Para ser un presidente exitoso, es necesario preparar políticas y personal calificado para resolver la realidad a la que se enfrenta el país. Como condiciones universales para el éxito, el presidente debe comprender la seguridad, la economía y la educación para el futuro, y debe tener diversidad de acuerdo con los cambios de la época. En consecuencia, se debe preparar de antemano quién será el Ministro de Asuntos Exteriores y de Comercio y quién será el Ministro de Educación, y quién será el responsable de la economía. En particular, el puesto clave que determina el éxito o el fracaso del presidente es el Jefe de Gabinete de la Casa Azul, el cerebro de la gestión de los asuntos estatales. El problema de los gobiernos anteriores fue en general que nombraron a personas de la campaña electoral sin capacidad de gestión estatal. Esto indica la importancia del nombramiento de personal calificado. Surgen problemas cuando una persona que no conoce el sistema de gestión del país se convierte en jefe de gabinete. Además, la debilidad de la democracia coreana radica en el hecho de que los partidos políticos no están arraigados y no logran el poder. Los partidos políticos se forman y desaparecen repetidamente en torno a candidatos presidenciales influyentes o gobernantes. Como resultado, a diferencia de Estados Unidos, existe la limitación de que no se puede proporcionar personal calificado que pueda desempeñar sus funciones con convicción a través de los partidos políticos. Esto sugiere que los políticos talentosos necesitan entrenamiento a través del proceso político.

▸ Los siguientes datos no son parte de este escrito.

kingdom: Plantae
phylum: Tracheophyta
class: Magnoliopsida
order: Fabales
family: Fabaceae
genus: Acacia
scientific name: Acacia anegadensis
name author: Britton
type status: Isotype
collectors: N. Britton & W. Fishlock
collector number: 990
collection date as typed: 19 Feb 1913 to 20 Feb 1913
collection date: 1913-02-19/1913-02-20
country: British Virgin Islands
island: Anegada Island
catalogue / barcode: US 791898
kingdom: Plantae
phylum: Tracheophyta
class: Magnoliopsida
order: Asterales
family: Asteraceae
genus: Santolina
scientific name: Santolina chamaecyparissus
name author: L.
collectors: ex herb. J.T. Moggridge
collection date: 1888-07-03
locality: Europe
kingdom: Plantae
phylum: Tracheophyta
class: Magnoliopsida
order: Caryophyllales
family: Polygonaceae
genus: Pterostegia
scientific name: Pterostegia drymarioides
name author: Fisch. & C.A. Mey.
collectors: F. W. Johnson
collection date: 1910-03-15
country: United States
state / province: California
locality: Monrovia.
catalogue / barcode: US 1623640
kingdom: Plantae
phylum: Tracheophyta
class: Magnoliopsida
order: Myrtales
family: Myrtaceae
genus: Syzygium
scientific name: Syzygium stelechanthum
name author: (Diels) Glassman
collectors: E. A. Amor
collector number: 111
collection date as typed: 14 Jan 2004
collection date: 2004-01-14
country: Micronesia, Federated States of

Además, hay que tener cuidado para el desempeño exitoso de la presidencia. En primer lugar, no se debe depender excesivamente de nombramientos de personas cercanas. Para ser un presidente exitoso, se debe tener la capacidad de reconocer y buscar personal calificado. Y como demuestran los fracasos de presidentes anteriores, no debe haber codicia excesiva y el entorno debe ser limpio. En particular, debe ser una persona completamente libre de la influencia de grupos de interés o fuerzas económicas.■


El Sr. Kim Chong-in obtuvo un doctorado en economía de la Universidad de Münster, Alemania, y fue profesor de economía en la Universidad de Sogang a partir de 1973. Fue miembro de la Asamblea Nacional durante cuatro mandatos desde 1981 hasta 2004, y se desempeñó como Ministro de Salud y Bienestar en 1989 y como Secretario Jefe de Economía de la Casa Azul en 1990. Actualmente es presidente del Instituto de Investigación para el Desarrollo de Corea.

Moderador

Lee Sook-jong, Presidenta del EAI, Profesora de la Universidad Sungkyunkwan

Participantes

Kang Won-taek, Profesor de la Universidad Nacional de Seúl

Park Hyung-joon, Profesor de la Universidad Sungkyunkwan

Yoon Sung-yi, Profesor de la Universidad Kyung Hee

Lee Gon-soo, Investigador Principal del EAI

Lee Nae-young, Profesor de la Universidad de Corea

Lee Jae-youl, Profesor de la Universidad Nacional de Seúl

Jang Yong-seok, Profesor de la Universidad Yonsei

Jeong Won-chil, Investigador Senior del EAI

Jeong Han-ul, Investigador Principal del EAI

Han Kyu-seop, Profesor de la Universidad Nacional de Seúl

*Este texto es una traducción mediante IA de un original escrito en coreano. Pueden existir errores de traducción o matices imprecisos.